I’d searched around for a working JS script. There’s 2 that I found but seems like they only work for 1 row of <th> element. I need the table to be like below:
Looking at the library, here’s my guess as to where you’d need to change stuff:
makeSortable: function(table) {
if (table.getElementsByTagName('thead').length == 0) {
// table doesn't have a tHead.
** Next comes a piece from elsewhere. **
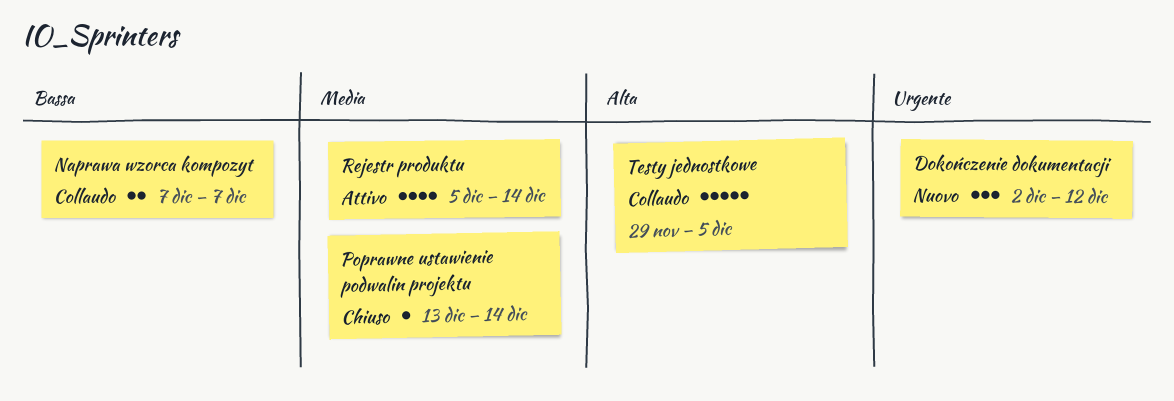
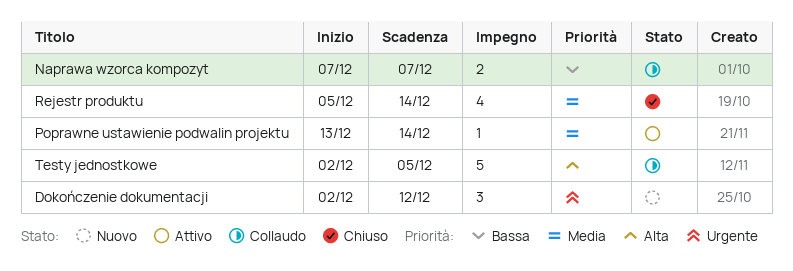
Poprawne ustawienie podwalin projektu, status: Chiuso -> Attivo
Rejestr produktu, status: Attivo -> Chiuso
Testy jednostkowe, start: Nov 29 -> Dec 2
Since it should have, create one and
// put the first table row in it.
the = document.createElement('thead');
the.appendChild(table.rows[0]);
table.insertBefore(the,table.firstChild);
}
// Safari doesn't support table.tHead, sigh
if (table.tHead == null) table.tHead = table.getElementsByTagName('thead')[0];
if (table.tHead.rows.length != 1) return; // can't cope with two header rows
At this point you’re either creating the thead, or your looking to see if if there is one… and assigning it to table.tHead. I think at this point what you’d want to do it lie to Javascript: give all the parts that need to be sorted a class or something, and get a nodeList of just those things… that way the script thinks there is only 1 row in the thead:
[“Model Names”, “Directional”, “Diameter”, “Height”, “Sensitivity”, “Impedence”, “VCC”, “RL”, “Country”]
it would have no idea there was a colgroup called “Dimension” or one called “Operational Setting”.
At least that’s where I would start looking… I’m assuming there’s a column underneath each of the divided chunks, right? A col for Diameter and another for height?